[Stored items from a collection]

--

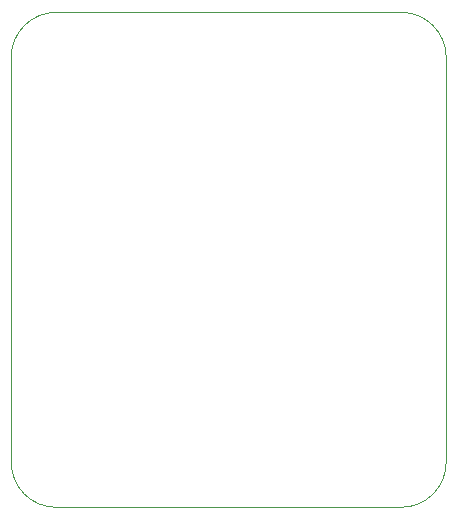
<source format=gbr>
G04 #@! TF.GenerationSoftware,KiCad,Pcbnew,(5.1.7)-1*
G04 #@! TF.CreationDate,2020-12-07T09:39:21+09:00*
G04 #@! TF.ProjectId,pisces_support_plate,70697363-6573-45f7-9375-70706f72745f,rev?*
G04 #@! TF.SameCoordinates,Original*
G04 #@! TF.FileFunction,Profile,NP*
%FSLAX46Y46*%
G04 Gerber Fmt 4.6, Leading zero omitted, Abs format (unit mm)*
G04 Created by KiCad (PCBNEW (5.1.7)-1) date 2020-12-07 09:39:21*
%MOMM*%
%LPD*%
G01*
G04 APERTURE LIST*
G04 #@! TA.AperFunction,Profile*
%ADD10C,0.050000*%
G04 #@! TD*
G04 APERTURE END LIST*
D10*
X156210000Y-38100000D02*
G75*
G02*
X160020000Y-34290000I3810000J0D01*
G01*
X189230000Y-34290000D02*
G75*
G02*
X193040000Y-38100000I0J-3810000D01*
G01*
X193040000Y-72390000D02*
G75*
G02*
X189230000Y-76200000I-3810000J0D01*
G01*
X160020000Y-76200000D02*
G75*
G02*
X156210000Y-72390000I0J3810000D01*
G01*
X189230000Y-34290000D02*
X160020000Y-34290000D01*
X193040000Y-72390000D02*
X193040000Y-38100000D01*
X160020000Y-76200000D02*
X189230000Y-76200000D01*
X156210000Y-38100000D02*
X156210000Y-72390000D01*
M02*

</source>
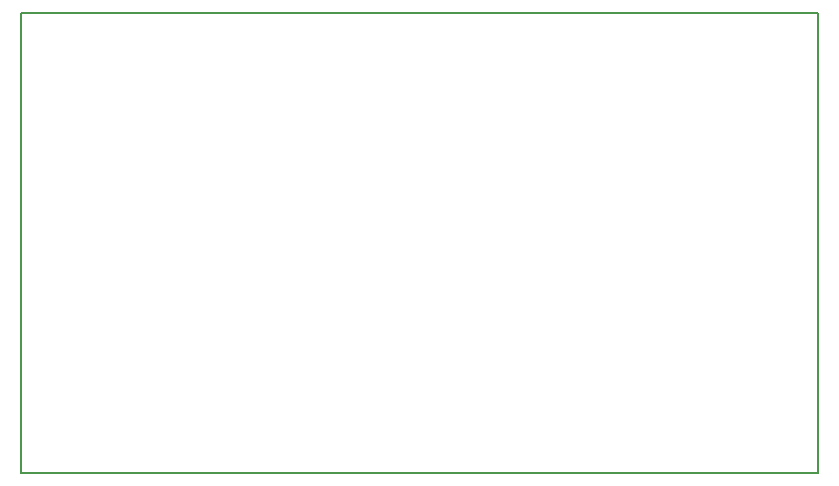
<source format=gbr>
%TF.GenerationSoftware,KiCad,Pcbnew,8.0.1*%
%TF.CreationDate,2024-04-27T05:15:47+02:00*%
%TF.ProjectId,driver_v2,64726976-6572-45f7-9632-2e6b69636164,rev?*%
%TF.SameCoordinates,Original*%
%TF.FileFunction,Profile,NP*%
%FSLAX46Y46*%
G04 Gerber Fmt 4.6, Leading zero omitted, Abs format (unit mm)*
G04 Created by KiCad (PCBNEW 8.0.1) date 2024-04-27 05:15:47*
%MOMM*%
%LPD*%
G01*
G04 APERTURE LIST*
%TA.AperFunction,Profile*%
%ADD10C,0.200000*%
%TD*%
G04 APERTURE END LIST*
D10*
X105500000Y-58500000D02*
X173000000Y-58500000D01*
X173000000Y-97500000D01*
X105500000Y-97500000D01*
X105500000Y-58500000D01*
M02*

</source>
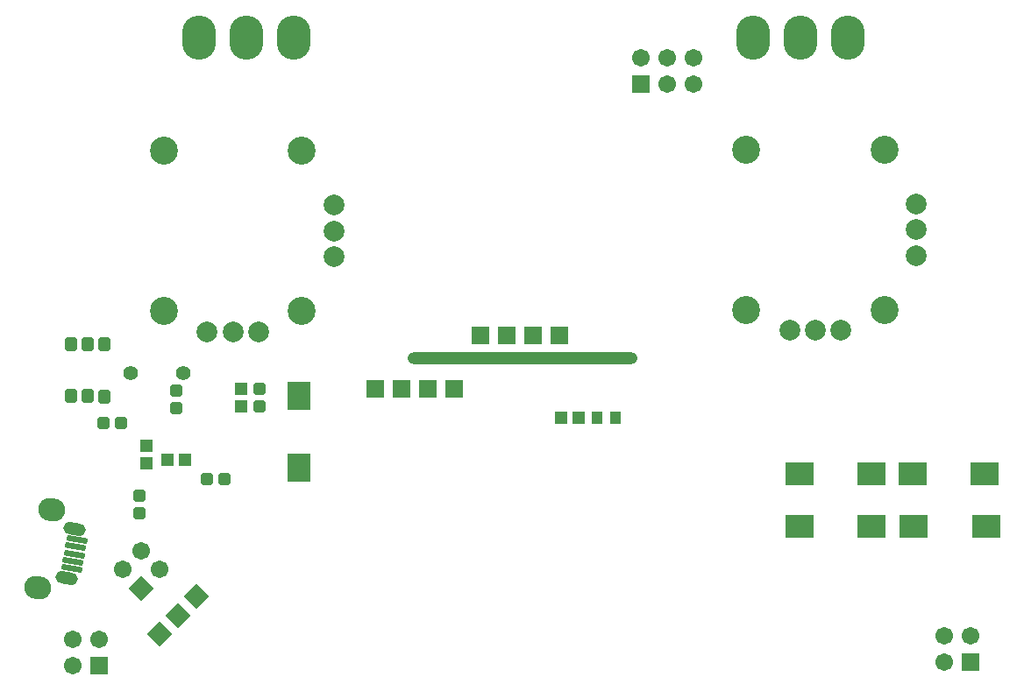
<source format=gts>
G04 Layer_Color=8388736*
%FSLAX25Y25*%
%MOIN*%
G70*
G01*
G75*
G04:AMPARAMS|DCode=48|XSize=21.78mil|YSize=78.87mil|CornerRadius=0mil|HoleSize=0mil|Usage=FLASHONLY|Rotation=80.000|XOffset=0mil|YOffset=0mil|HoleType=Round|Shape=Rectangle|*
%AMROTATEDRECTD48*
4,1,4,0.03694,-0.01757,-0.04073,-0.00388,-0.03694,0.01757,0.04073,0.00388,0.03694,-0.01757,0.0*
%
%ADD48ROTATEDRECTD48*%

G04:AMPARAMS|DCode=49|XSize=55.24mil|YSize=47.37mil|CornerRadius=13.84mil|HoleSize=0mil|Usage=FLASHONLY|Rotation=90.000|XOffset=0mil|YOffset=0mil|HoleType=Round|Shape=RoundedRectangle|*
%AMROUNDEDRECTD49*
21,1,0.05524,0.01969,0,0,90.0*
21,1,0.02756,0.04737,0,0,90.0*
1,1,0.02769,0.00984,0.01378*
1,1,0.02769,0.00984,-0.01378*
1,1,0.02769,-0.00984,-0.01378*
1,1,0.02769,-0.00984,0.01378*
%
%ADD49ROUNDEDRECTD49*%
G04:AMPARAMS|DCode=50|XSize=47.37mil|YSize=43.43mil|CornerRadius=5.77mil|HoleSize=0mil|Usage=FLASHONLY|Rotation=180.000|XOffset=0mil|YOffset=0mil|HoleType=Round|Shape=RoundedRectangle|*
%AMROUNDEDRECTD50*
21,1,0.04737,0.03189,0,0,180.0*
21,1,0.03583,0.04343,0,0,180.0*
1,1,0.01154,-0.01791,0.01595*
1,1,0.01154,0.01791,0.01595*
1,1,0.01154,0.01791,-0.01595*
1,1,0.01154,-0.01791,-0.01595*
%
%ADD50ROUNDEDRECTD50*%
G04:AMPARAMS|DCode=51|XSize=47.37mil|YSize=43.43mil|CornerRadius=5.77mil|HoleSize=0mil|Usage=FLASHONLY|Rotation=270.000|XOffset=0mil|YOffset=0mil|HoleType=Round|Shape=RoundedRectangle|*
%AMROUNDEDRECTD51*
21,1,0.04737,0.03189,0,0,270.0*
21,1,0.03583,0.04343,0,0,270.0*
1,1,0.01154,-0.01595,-0.01791*
1,1,0.01154,-0.01595,0.01791*
1,1,0.01154,0.01595,0.01791*
1,1,0.01154,0.01595,-0.01791*
%
%ADD51ROUNDEDRECTD51*%
%ADD52R,0.03950X0.04540*%
%ADD53R,0.04737X0.05131*%
%ADD54R,0.05131X0.04737*%
%ADD55R,0.10642X0.08674*%
%ADD56R,0.08674X0.10642*%
G04:AMPARAMS|DCode=57|XSize=86.74mil|YSize=102.49mil|CornerRadius=0mil|HoleSize=0mil|Usage=FLASHONLY|Rotation=80.000|XOffset=0mil|YOffset=0mil|HoleType=Round|Shape=Round|*
%AMOVALD57*
21,1,0.01575,0.08674,0.00000,0.00000,170.0*
1,1,0.08674,0.00775,-0.00137*
1,1,0.08674,-0.00775,0.00137*
%
%ADD57OVALD57*%

G04:AMPARAMS|DCode=58|XSize=47.37mil|YSize=86.74mil|CornerRadius=0mil|HoleSize=0mil|Usage=FLASHONLY|Rotation=260.000|XOffset=0mil|YOffset=0mil|HoleType=Round|Shape=Round|*
%AMOVALD58*
21,1,0.03937,0.04737,0.00000,0.00000,350.0*
1,1,0.04737,-0.01939,0.00342*
1,1,0.04737,0.01939,-0.00342*
%
%ADD58OVALD58*%

%ADD59R,0.06706X0.06706*%
%ADD60P,0.09483X4X270.0*%
%ADD61C,0.06706*%
%ADD62R,0.06706X0.06706*%
%ADD63O,0.12800X0.16800*%
%ADD64C,0.07887*%
%ADD65C,0.10642*%
%ADD66O,0.87414X0.04737*%
%ADD67C,0.05524*%
D48*
X258622Y212009D02*
D03*
X258143Y209295D02*
D03*
X257665Y206581D02*
D03*
X259579Y217437D02*
D03*
X259101Y214723D02*
D03*
D49*
X257300Y291998D02*
D03*
X263599D02*
D03*
X269997D02*
D03*
Y272017D02*
D03*
X263599Y272116D02*
D03*
X257300D02*
D03*
D50*
X329000Y268154D02*
D03*
Y274847D02*
D03*
X297500Y267653D02*
D03*
Y274346D02*
D03*
X283500Y234347D02*
D03*
Y227654D02*
D03*
D51*
X276346Y262000D02*
D03*
X269654D02*
D03*
X309154Y240500D02*
D03*
X315846D02*
D03*
D52*
X457457Y264000D02*
D03*
X464543D02*
D03*
D53*
X322000Y274847D02*
D03*
Y268154D02*
D03*
X286000Y253346D02*
D03*
Y246654D02*
D03*
D54*
X300847Y248000D02*
D03*
X294153D02*
D03*
X443653Y264000D02*
D03*
X450347D02*
D03*
D55*
X561780Y242469D02*
D03*
X534221D02*
D03*
X604780Y242500D02*
D03*
X577220D02*
D03*
X561780Y222500D02*
D03*
X534221D02*
D03*
X605280D02*
D03*
X577720D02*
D03*
D56*
X344000Y272280D02*
D03*
Y244721D02*
D03*
D57*
X249983Y228763D02*
D03*
X244773Y199219D02*
D03*
D58*
X258867Y221560D02*
D03*
X255585Y202950D02*
D03*
D59*
X443000Y295200D02*
D03*
X433000D02*
D03*
X423000D02*
D03*
X413000D02*
D03*
X474000Y391000D02*
D03*
X373000Y274800D02*
D03*
X383000D02*
D03*
X393000D02*
D03*
X403000D02*
D03*
D60*
X305071Y195712D02*
D03*
X298000Y188641D02*
D03*
X290929Y181570D02*
D03*
X284000Y199000D02*
D03*
D61*
X494000Y401000D02*
D03*
Y391000D02*
D03*
X484000Y401000D02*
D03*
Y391000D02*
D03*
X474000Y401000D02*
D03*
X589500Y171000D02*
D03*
X599500Y181000D02*
D03*
X589500D02*
D03*
X258000Y169500D02*
D03*
X268000Y179500D02*
D03*
X258000D02*
D03*
X276929Y206071D02*
D03*
X291071D02*
D03*
X284000Y213142D02*
D03*
D62*
X599500Y171000D02*
D03*
X268000Y169500D02*
D03*
D63*
X306200Y408400D02*
D03*
X324200Y408400D02*
D03*
X342200Y408400D02*
D03*
X516700Y408400D02*
D03*
X534700Y408400D02*
D03*
X552700Y408400D02*
D03*
D64*
X357300Y334950D02*
D03*
X357300Y344750D02*
D03*
X357300Y325150D02*
D03*
X328700Y296550D02*
D03*
X318900Y296550D02*
D03*
X309100D02*
D03*
X578800Y335450D02*
D03*
X578800Y345250D02*
D03*
X578800Y325650D02*
D03*
X550200Y297050D02*
D03*
X540400Y297050D02*
D03*
X530600D02*
D03*
D65*
X345100Y365450D02*
D03*
X345100Y304450D02*
D03*
X292700Y365450D02*
D03*
X292700Y304450D02*
D03*
X566600Y365950D02*
D03*
X566600Y304950D02*
D03*
X514200Y365950D02*
D03*
X514200Y304950D02*
D03*
D66*
X429000Y286506D02*
D03*
D67*
X280000Y281000D02*
D03*
X300000D02*
D03*
M02*

</source>
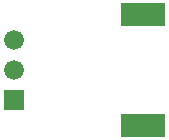
<source format=gbr>
G04 start of page 6 for group -4062 idx -4062 *
G04 Title: (unknown), soldermask *
G04 Creator: pcb 20110918 *
G04 CreationDate: Mon 01 Apr 2013 11:54:10 PM GMT UTC *
G04 For: railfan *
G04 Format: Gerber/RS-274X *
G04 PCB-Dimensions: 80000 55000 *
G04 PCB-Coordinate-Origin: lower left *
%MOIN*%
%FSLAX25Y25*%
%LNBOTTOMMASK*%
%ADD38R,0.0760X0.0760*%
%ADD37C,0.0660*%
%ADD36C,0.0001*%
G54D36*G36*
X6700Y20800D02*Y14200D01*
X13300D01*
Y20800D01*
X6700D01*
G37*
G54D37*X10000Y27500D03*
Y37500D03*
G54D38*X49500Y46000D02*X56500D01*
X49500Y9000D02*X56500D01*
M02*

</source>
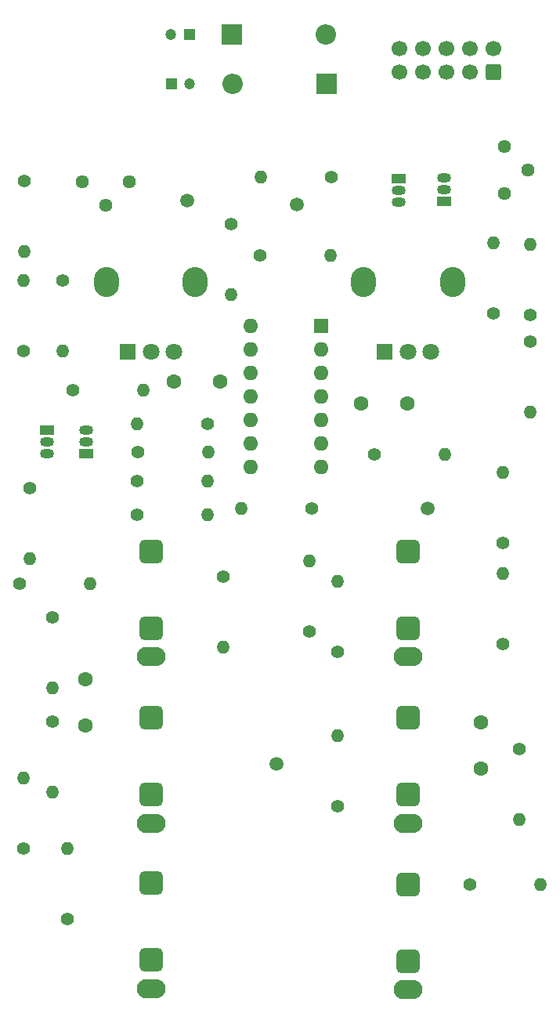
<source format=gbr>
%TF.GenerationSoftware,KiCad,Pcbnew,(6.0.1)*%
%TF.CreationDate,2022-09-11T09:05:18+02:00*%
%TF.ProjectId,vca,7663612e-6b69-4636-9164-5f7063625858,rev?*%
%TF.SameCoordinates,Original*%
%TF.FileFunction,Soldermask,Top*%
%TF.FilePolarity,Negative*%
%FSLAX46Y46*%
G04 Gerber Fmt 4.6, Leading zero omitted, Abs format (unit mm)*
G04 Created by KiCad (PCBNEW (6.0.1)) date 2022-09-11 09:05:18*
%MOMM*%
%LPD*%
G01*
G04 APERTURE LIST*
G04 Aperture macros list*
%AMRoundRect*
0 Rectangle with rounded corners*
0 $1 Rounding radius*
0 $2 $3 $4 $5 $6 $7 $8 $9 X,Y pos of 4 corners*
0 Add a 4 corners polygon primitive as box body*
4,1,4,$2,$3,$4,$5,$6,$7,$8,$9,$2,$3,0*
0 Add four circle primitives for the rounded corners*
1,1,$1+$1,$2,$3*
1,1,$1+$1,$4,$5*
1,1,$1+$1,$6,$7*
1,1,$1+$1,$8,$9*
0 Add four rect primitives between the rounded corners*
20,1,$1+$1,$2,$3,$4,$5,0*
20,1,$1+$1,$4,$5,$6,$7,0*
20,1,$1+$1,$6,$7,$8,$9,0*
20,1,$1+$1,$8,$9,$2,$3,0*%
G04 Aperture macros list end*
%ADD10C,1.500000*%
%ADD11O,2.720000X3.240000*%
%ADD12R,1.800000X1.800000*%
%ADD13C,1.800000*%
%ADD14O,3.100000X2.100000*%
%ADD15RoundRect,0.650000X-0.650000X-0.650000X0.650000X-0.650000X0.650000X0.650000X-0.650000X0.650000X0*%
%ADD16C,1.400000*%
%ADD17O,1.400000X1.400000*%
%ADD18R,1.200000X1.200000*%
%ADD19C,1.200000*%
%ADD20R,1.600000X1.600000*%
%ADD21O,1.600000X1.600000*%
%ADD22RoundRect,0.250000X0.600000X-0.600000X0.600000X0.600000X-0.600000X0.600000X-0.600000X-0.600000X0*%
%ADD23C,1.700000*%
%ADD24C,1.600000*%
%ADD25R,2.200000X2.200000*%
%ADD26O,2.200000X2.200000*%
%ADD27R,1.500000X1.050000*%
%ADD28O,1.500000X1.050000*%
%ADD29C,1.440000*%
G04 APERTURE END LIST*
D10*
%TO.C,TP3*%
X59200000Y-39200000D03*
%TD*%
%TO.C,TP4*%
X57000000Y-99675000D03*
%TD*%
D11*
%TO.C,RV1*%
X48200000Y-47600000D03*
X38600000Y-47600000D03*
D12*
X40900000Y-55100000D03*
D13*
X43400000Y-55100000D03*
X45900000Y-55100000D03*
%TD*%
D10*
%TO.C,TP2*%
X47375000Y-38800000D03*
%TD*%
D14*
%TO.C,J5*%
X71200000Y-124080000D03*
D15*
X71200000Y-112680000D03*
X71200000Y-120980000D03*
%TD*%
D14*
%TO.C,J4*%
X71200000Y-88080000D03*
D15*
X71200000Y-76680000D03*
X71200000Y-84980000D03*
%TD*%
D14*
%TO.C,J1*%
X43400000Y-106080000D03*
D15*
X43400000Y-94680000D03*
X43400000Y-102980000D03*
%TD*%
D14*
%TO.C,J6*%
X43400000Y-123915000D03*
D15*
X43400000Y-112515000D03*
X43400000Y-120815000D03*
%TD*%
D14*
%TO.C,J2*%
X71200000Y-106080000D03*
D15*
X71200000Y-94680000D03*
X71200000Y-102980000D03*
%TD*%
D14*
%TO.C,J3*%
X43400000Y-88080000D03*
D15*
X43400000Y-76680000D03*
X43400000Y-84980000D03*
%TD*%
D10*
%TO.C,TP1*%
X73300000Y-72050000D03*
%TD*%
D11*
%TO.C,RV2*%
X66400000Y-47600000D03*
X76000000Y-47600000D03*
D12*
X68700000Y-55100000D03*
D13*
X71200000Y-55100000D03*
X73700000Y-55100000D03*
%TD*%
D16*
%TO.C,R31*%
X67540000Y-66225000D03*
D17*
X75160000Y-66225000D03*
%TD*%
D16*
%TO.C,R34*%
X63575000Y-104210000D03*
D17*
X63575000Y-96590000D03*
%TD*%
D16*
%TO.C,R30*%
X84400000Y-51160000D03*
D17*
X84400000Y-43540000D03*
%TD*%
D18*
%TO.C,C6*%
X47550000Y-20800000D03*
D19*
X45550000Y-20800000D03*
%TD*%
D16*
%TO.C,R8*%
X30350000Y-69890000D03*
D17*
X30350000Y-77510000D03*
%TD*%
D16*
%TO.C,R19*%
X41990000Y-65950000D03*
D17*
X49610000Y-65950000D03*
%TD*%
D18*
%TO.C,C7*%
X45627401Y-26150000D03*
D19*
X47627401Y-26150000D03*
%TD*%
D16*
%TO.C,R17*%
X29700000Y-36690000D03*
D17*
X29700000Y-44310000D03*
%TD*%
D20*
%TO.C,U2*%
X61850000Y-52325000D03*
D21*
X61850000Y-54865000D03*
X61850000Y-57405000D03*
X61850000Y-59945000D03*
X61850000Y-62485000D03*
X61850000Y-65025000D03*
X61850000Y-67565000D03*
X54230000Y-67565000D03*
X54230000Y-65025000D03*
X54230000Y-62485000D03*
X54230000Y-59945000D03*
X54230000Y-57405000D03*
X54230000Y-54865000D03*
X54230000Y-52325000D03*
%TD*%
D16*
%TO.C,R16*%
X52050000Y-41340000D03*
D17*
X52050000Y-48960000D03*
%TD*%
D16*
%TO.C,R32*%
X51250000Y-79440000D03*
D17*
X51250000Y-87060000D03*
%TD*%
D16*
%TO.C,R23*%
X41890000Y-69100000D03*
D17*
X49510000Y-69100000D03*
%TD*%
D22*
%TO.C,J7*%
X80400000Y-24900000D03*
D23*
X80400000Y-22360000D03*
X77860000Y-24900000D03*
X77860000Y-22360000D03*
X75320000Y-24900000D03*
X75320000Y-22360000D03*
X72780000Y-24900000D03*
X72780000Y-22360000D03*
X70240000Y-24900000D03*
X70240000Y-22360000D03*
%TD*%
D16*
%TO.C,R9*%
X34990000Y-59275000D03*
D17*
X42610000Y-59275000D03*
%TD*%
D16*
%TO.C,R11*%
X55190000Y-44700000D03*
D17*
X62810000Y-44700000D03*
%TD*%
D16*
%TO.C,R20*%
X62935000Y-36225000D03*
D17*
X55315000Y-36225000D03*
%TD*%
D16*
%TO.C,R26*%
X60760000Y-72050000D03*
D17*
X53140000Y-72050000D03*
%TD*%
D16*
%TO.C,R25*%
X29240000Y-80200000D03*
D17*
X36860000Y-80200000D03*
%TD*%
D16*
%TO.C,R29*%
X81450000Y-86735000D03*
D17*
X81450000Y-79115000D03*
%TD*%
D24*
%TO.C,C1*%
X36350000Y-90550000D03*
X36350000Y-95550000D03*
%TD*%
D16*
%TO.C,R7*%
X32750000Y-95090000D03*
D17*
X32750000Y-102710000D03*
%TD*%
D16*
%TO.C,R22*%
X81425000Y-75760000D03*
D17*
X81425000Y-68140000D03*
%TD*%
D25*
%TO.C,D1*%
X52170000Y-20800000D03*
D26*
X62330000Y-20800000D03*
%TD*%
D16*
%TO.C,R36*%
X77890000Y-112700000D03*
D17*
X85510000Y-112700000D03*
%TD*%
D27*
%TO.C,Q2*%
X75100000Y-38850000D03*
D28*
X75100000Y-37580000D03*
X75100000Y-36310000D03*
%TD*%
D16*
%TO.C,R24*%
X84400000Y-54040000D03*
D17*
X84400000Y-61660000D03*
%TD*%
D16*
%TO.C,R33*%
X29650000Y-108800000D03*
D17*
X29650000Y-101180000D03*
%TD*%
D16*
%TO.C,R10*%
X83200000Y-98090000D03*
D17*
X83200000Y-105710000D03*
%TD*%
D16*
%TO.C,R35*%
X34400000Y-116410000D03*
D17*
X34400000Y-108790000D03*
%TD*%
D16*
%TO.C,R18*%
X63550000Y-87510000D03*
D17*
X63550000Y-79890000D03*
%TD*%
D24*
%TO.C,C4*%
X66100000Y-60700000D03*
X71100000Y-60700000D03*
%TD*%
D29*
%TO.C,RV4*%
X81650000Y-38000000D03*
X84190000Y-35460000D03*
X81650000Y-32920000D03*
%TD*%
D16*
%TO.C,R28*%
X60500000Y-85360000D03*
D17*
X60500000Y-77740000D03*
%TD*%
D25*
%TO.C,D2*%
X62380000Y-26150000D03*
D26*
X52220000Y-26150000D03*
%TD*%
D16*
%TO.C,R27*%
X41890000Y-72750000D03*
D17*
X49510000Y-72750000D03*
%TD*%
D16*
%TO.C,R1*%
X33900000Y-47440000D03*
D17*
X33900000Y-55060000D03*
%TD*%
D16*
%TO.C,R21*%
X29600000Y-55060000D03*
D17*
X29600000Y-47440000D03*
%TD*%
D27*
%TO.C,Q3*%
X32160000Y-63630000D03*
D28*
X32160000Y-64900000D03*
X32160000Y-66170000D03*
%TD*%
D27*
%TO.C,Q1*%
X36390000Y-66170000D03*
D28*
X36390000Y-64900000D03*
X36390000Y-63630000D03*
%TD*%
D16*
%TO.C,R13*%
X32750000Y-83840000D03*
D17*
X32750000Y-91460000D03*
%TD*%
D16*
%TO.C,R15*%
X49560000Y-62950000D03*
D17*
X41940000Y-62950000D03*
%TD*%
D27*
%TO.C,Q4*%
X70210000Y-36380000D03*
D28*
X70210000Y-37650000D03*
X70210000Y-38920000D03*
%TD*%
D24*
%TO.C,C2*%
X79050000Y-95150000D03*
X79050000Y-100150000D03*
%TD*%
%TO.C,C8*%
X50900000Y-58300000D03*
X45900000Y-58300000D03*
%TD*%
D16*
%TO.C,R14*%
X80400000Y-50960000D03*
D17*
X80400000Y-43340000D03*
%TD*%
D29*
%TO.C,RV3*%
X35950000Y-36725000D03*
X38490000Y-39265000D03*
X41030000Y-36725000D03*
%TD*%
M02*

</source>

--

:: Job item ::
The answer must be every line of the data that holds the word "corners".

:: Result of the exercise ::
0 Rectangle with rounded corners*
0 $2 $3 $4 $5 $6 $7 $8 $9 X,Y pos of 4 corners*
0 Add a 4 corners polygon primitive as box body*
0 Add four circle primitives for the rounded corners*
0 Add four rect primitives between the rounded corners*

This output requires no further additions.